The team identified millions of characteristics, including safety-related features such as “getting close to someone with a hidden motive” and “discussing biological warfare.”

Neural Network Manipulation

The next step was to see if they could use that information to change Claude's behavior. They started manipulating the neural network to reinforce or reduce certain concepts. These types of AI brain surgery have the potential to make LLMs safer and increase their power in selected areas.

For example, by suppressing certain features, the model can produce safer computer programs and reduce biases. On the other hand, when the team deliberately activated dangerous combinations of neurons, Claude produced dangerous computer programs and scam emails.

Risks and Ethical Considerations

The researchers assured me that there are other, easier ways to create problems if a user wanted to. Yet their work raises ethical questions. Could this toolkit also be used to generate AI chaos?
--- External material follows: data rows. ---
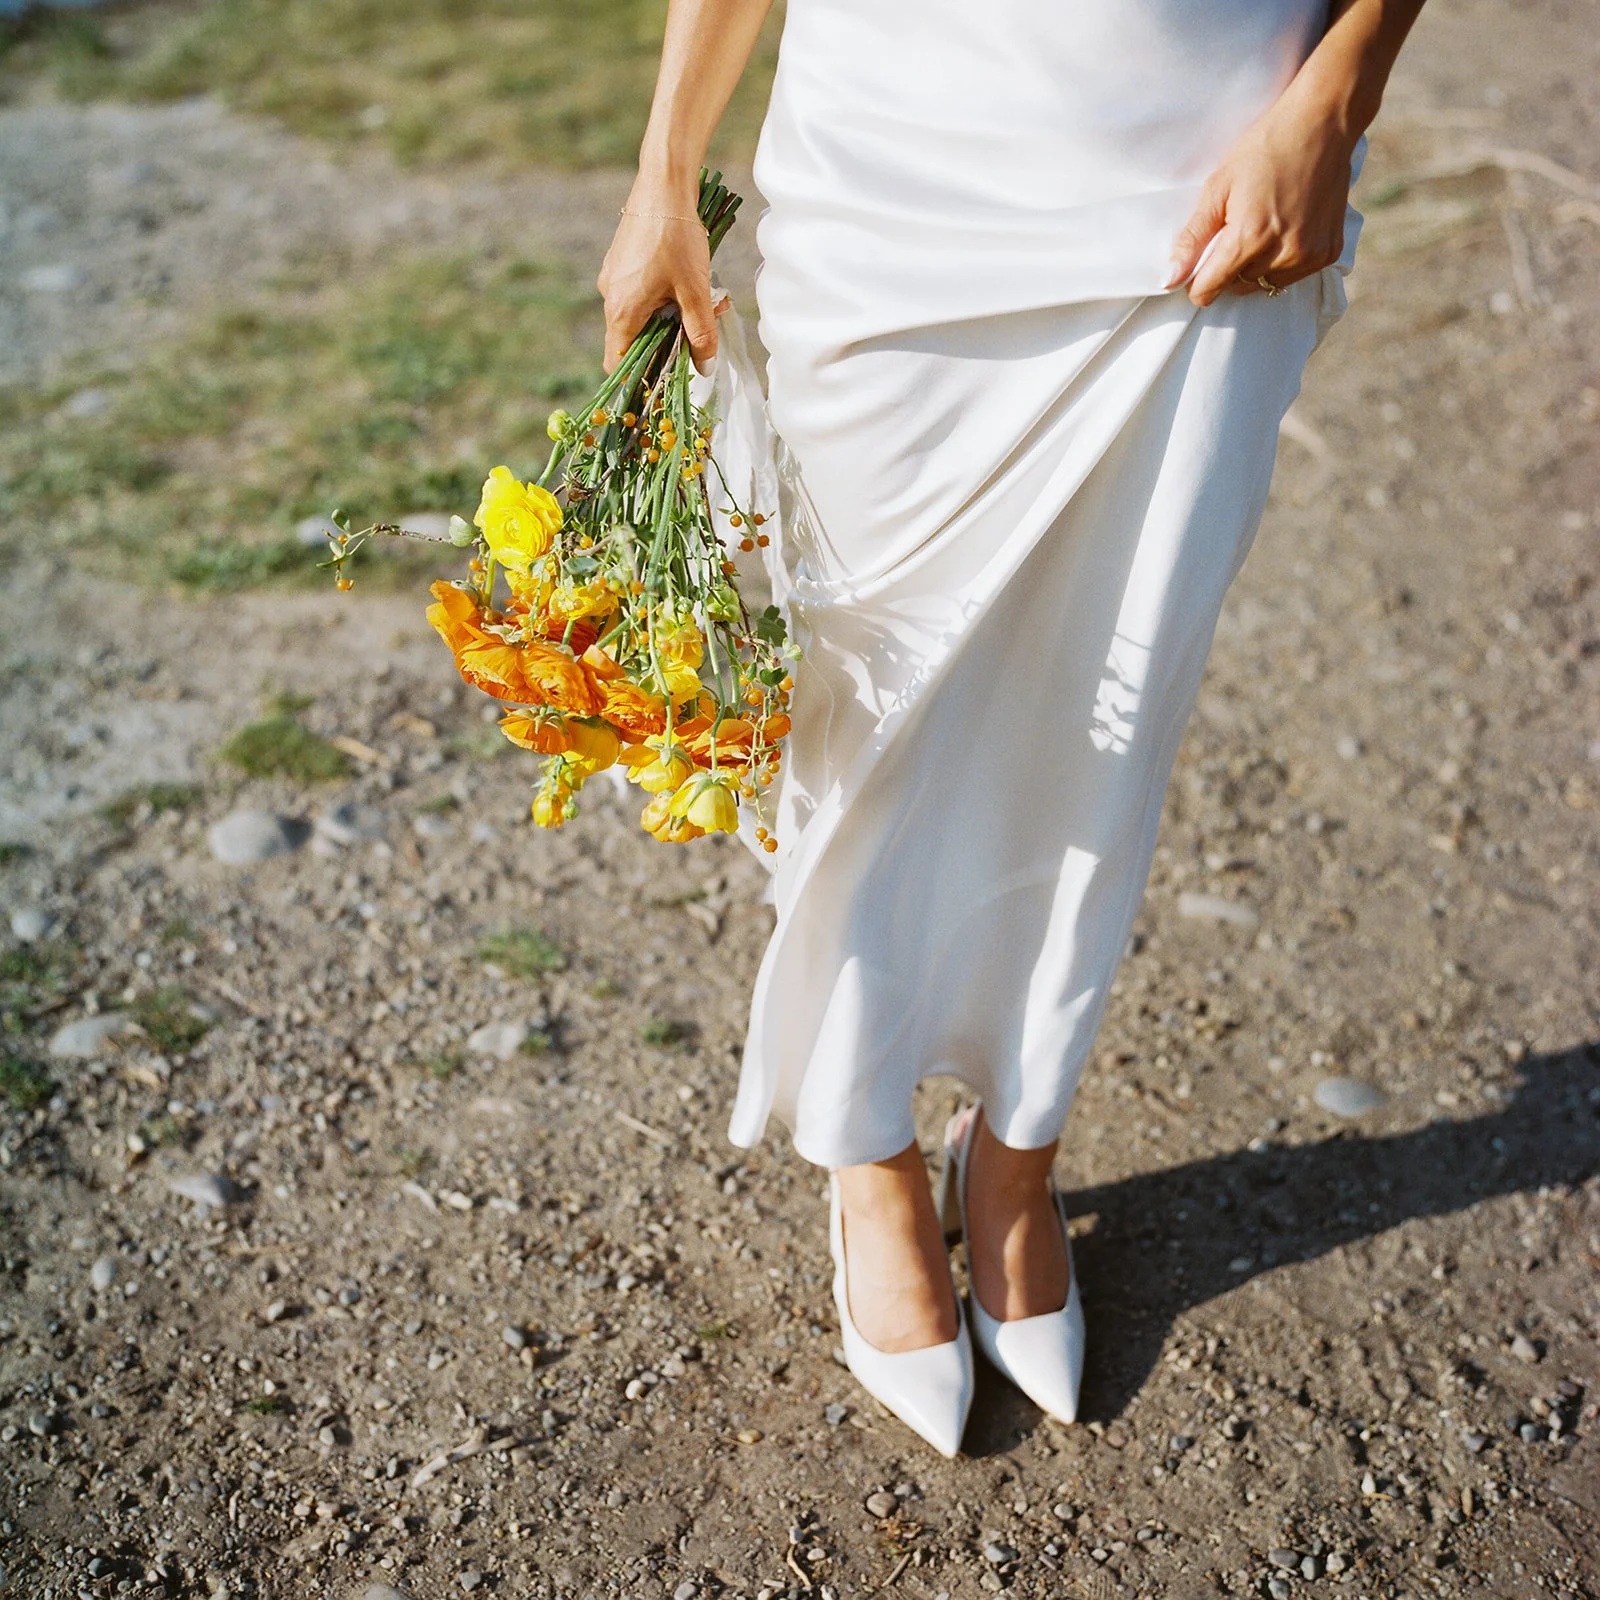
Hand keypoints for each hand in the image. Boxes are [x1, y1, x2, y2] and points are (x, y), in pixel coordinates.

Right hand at [597, 192, 719, 374]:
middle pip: (631, 341)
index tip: (664, 381)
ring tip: (700, 301)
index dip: (638, 379)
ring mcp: (613, 278)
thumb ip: (700, 333)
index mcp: (621, 311)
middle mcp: (609, 297)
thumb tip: (703, 368)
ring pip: (638, 316)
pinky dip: (660, 298)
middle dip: (664, 344)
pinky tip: (685, 282)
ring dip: (667, 318)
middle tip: (696, 334)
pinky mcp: (620, 262)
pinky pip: (637, 294)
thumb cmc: (677, 237)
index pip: (618, 364)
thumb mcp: (696, 291)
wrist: (663, 185)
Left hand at [1165, 92, 1356, 307]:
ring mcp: (1308, 255)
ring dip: (1256, 265)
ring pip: (1264, 283)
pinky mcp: (1328, 252)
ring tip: (1262, 225)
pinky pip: (1292, 276)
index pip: (1209, 289)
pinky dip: (1283, 261)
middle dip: (1229, 267)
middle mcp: (1282, 253)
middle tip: (1236, 227)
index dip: (1197, 281)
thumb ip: (1192, 238)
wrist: (1323, 123)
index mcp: (1249, 237)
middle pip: (1237, 285)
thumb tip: (1169, 280)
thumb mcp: (1218, 187)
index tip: (1197, 266)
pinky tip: (1286, 227)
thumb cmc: (1266, 148)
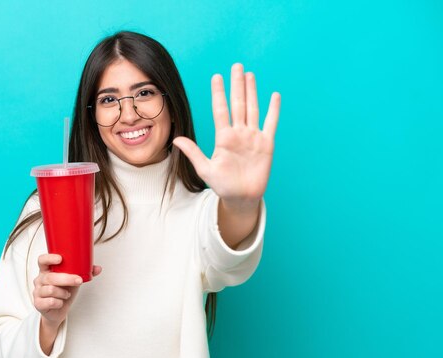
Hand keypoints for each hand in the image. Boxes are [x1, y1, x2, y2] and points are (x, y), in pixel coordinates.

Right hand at [33, 254, 101, 328]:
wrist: (57, 310)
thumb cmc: (64, 291)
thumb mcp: (73, 280)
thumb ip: (85, 272)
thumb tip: (98, 268)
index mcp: (46, 270)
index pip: (42, 260)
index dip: (49, 258)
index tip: (61, 259)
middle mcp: (40, 280)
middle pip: (50, 277)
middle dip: (67, 279)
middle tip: (78, 280)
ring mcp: (37, 292)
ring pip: (50, 289)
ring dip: (63, 293)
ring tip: (67, 294)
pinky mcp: (38, 304)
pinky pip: (50, 302)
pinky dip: (59, 302)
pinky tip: (61, 302)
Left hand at [173, 63, 280, 207]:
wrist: (241, 197)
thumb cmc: (223, 185)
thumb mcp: (205, 169)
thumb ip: (193, 153)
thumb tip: (176, 139)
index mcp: (224, 137)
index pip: (221, 110)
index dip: (219, 93)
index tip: (216, 77)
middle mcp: (239, 133)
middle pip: (238, 103)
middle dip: (237, 85)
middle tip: (236, 66)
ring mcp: (253, 137)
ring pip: (253, 109)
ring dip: (252, 91)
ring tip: (249, 74)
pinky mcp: (266, 144)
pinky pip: (271, 124)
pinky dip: (273, 110)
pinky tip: (274, 96)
Anthropic isn't the only team trying to open the LLMs black box. There is a group at DeepMind that is also working on this problem, led by a researcher who previously worked with Olah. A Northeastern University team has developed a system for identifying and editing facts within an open-source LLM.

This is just the beginning

Anthropic's work is just a start. While their techniques for identifying features in Claude do not necessarily help decode other major language models, they have taken an important step. Their success in manipulating the model is an excellent sign that they are finding meaningful features.

While there are limitations, such as the fact that dictionary learning cannot identify all concepts an LLM considers, it appears that Anthropic has made a crack in the black box. And that's when the light comes in.

This article offers a glimpse into the fascinating world of AI research and efforts to unravel the mysteries of neural networks. Anthropic's work marks an important step towards safer and more understandable AI systems.